Research students undertaking a recognised multi-institutional structured programme can request that their results for modules completed in partnering institutions be added to their DCU record. In this case, all module results, both DCU and non-DCU, are processed at the relevant Faculty Awards Board for Research Degrees (FABRD) and all successfully completed modules, both DCU and non-DCU, appear on the DCU student’s final award transcript. Please note that this currently applies only to students undertaking a recognised multi-institutional structured programme.
DCU has Standard Operating Procedures for the Inter-institutional Mobility of Postgraduate Research Students which outline the steps to be taken to enable module delivery, student mobility and credit exchange for DCU postgraduate research students, and research students of DCU’s partner institutions, who are undertaking a module(s) as part of a formally institutionally agreed (i.e. covered by a Memorandum of Understanding or other formal collaborative agreement), thematic, structured or multi-institutional graduate programme.

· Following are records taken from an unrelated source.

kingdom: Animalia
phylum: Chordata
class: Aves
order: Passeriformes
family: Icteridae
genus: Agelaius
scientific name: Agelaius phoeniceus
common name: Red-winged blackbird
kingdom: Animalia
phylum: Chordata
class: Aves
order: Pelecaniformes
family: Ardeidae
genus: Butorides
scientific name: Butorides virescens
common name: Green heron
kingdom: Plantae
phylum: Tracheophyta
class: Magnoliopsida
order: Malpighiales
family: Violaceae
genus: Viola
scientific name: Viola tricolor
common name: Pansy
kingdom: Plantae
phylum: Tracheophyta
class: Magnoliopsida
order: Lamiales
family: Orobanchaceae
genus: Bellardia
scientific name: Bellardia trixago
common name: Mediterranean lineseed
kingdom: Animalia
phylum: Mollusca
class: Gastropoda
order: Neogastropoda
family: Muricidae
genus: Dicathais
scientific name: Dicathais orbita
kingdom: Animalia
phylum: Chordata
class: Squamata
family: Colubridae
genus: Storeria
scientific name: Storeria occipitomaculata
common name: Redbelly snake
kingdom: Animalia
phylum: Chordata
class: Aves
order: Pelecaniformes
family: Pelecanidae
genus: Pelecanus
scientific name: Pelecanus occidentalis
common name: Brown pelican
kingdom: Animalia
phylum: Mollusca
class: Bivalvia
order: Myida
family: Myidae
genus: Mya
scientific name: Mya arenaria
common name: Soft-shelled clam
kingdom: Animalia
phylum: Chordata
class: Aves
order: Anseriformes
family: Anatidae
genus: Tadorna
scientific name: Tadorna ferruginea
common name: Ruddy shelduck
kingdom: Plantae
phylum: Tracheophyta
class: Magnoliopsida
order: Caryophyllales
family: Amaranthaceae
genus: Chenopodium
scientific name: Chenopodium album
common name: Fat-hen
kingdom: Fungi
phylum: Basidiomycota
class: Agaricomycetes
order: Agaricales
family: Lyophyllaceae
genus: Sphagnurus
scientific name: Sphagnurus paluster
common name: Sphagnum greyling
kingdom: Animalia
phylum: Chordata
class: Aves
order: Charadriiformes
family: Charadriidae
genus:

Research students from other institutions may visit DCU for a number of reasons including, but not limited to, the following:
- To undertake a module(s) or lab rotation as part of a multi-institutional postgraduate research programme
- To undertake part of their research degree in DCU as part of an MOU or Consortium Agreement
- To work alongside a research team or staff member for a short period
- To attend s short training or educational course
- To undertake a single module programme
Visiting research students register with the University in one of the following ways depending on the purpose of their visit:
|Purpose of visit||Registration process|
To undertake a module(s) or lab rotation as part of a structured multi-institutional
postgraduate programme / consortium agreement
|R26H Registration Form submitted to Registry|
|To undertake a DCU accredited educational course or module||R26 Registration Form submitted to Registry|
|To work alongside a research team or staff member for a short period||DCU ID Request Form submitted to HR|
Further information for international research students visiting DCU is available from the GSO's Fáilte website.
The Careers Service
The Careers Service offers one-to-one consultations for students.
Academic Skills Workshops
Student Learning offers workshops on a wide range of academic skills, including time management, presentation skills, academic writing, etc. All workshops are free but registration is required and new workshops are added on a regular basis. Student Learning also offers an online study skills module through Loop, one-to-one academic skills sessions and a drop-in centre for academic skills.
The Writing Centre
The Writing Centre is run by PhD students from DCU and coordinated by Student Learning. Located in DCU Library, the service is free and open to all students.
Library and Information Skills Training
The Library offers a wide range of classes and workshops to help students develop skills in finding, using and organising information. Further details are available from the Library website.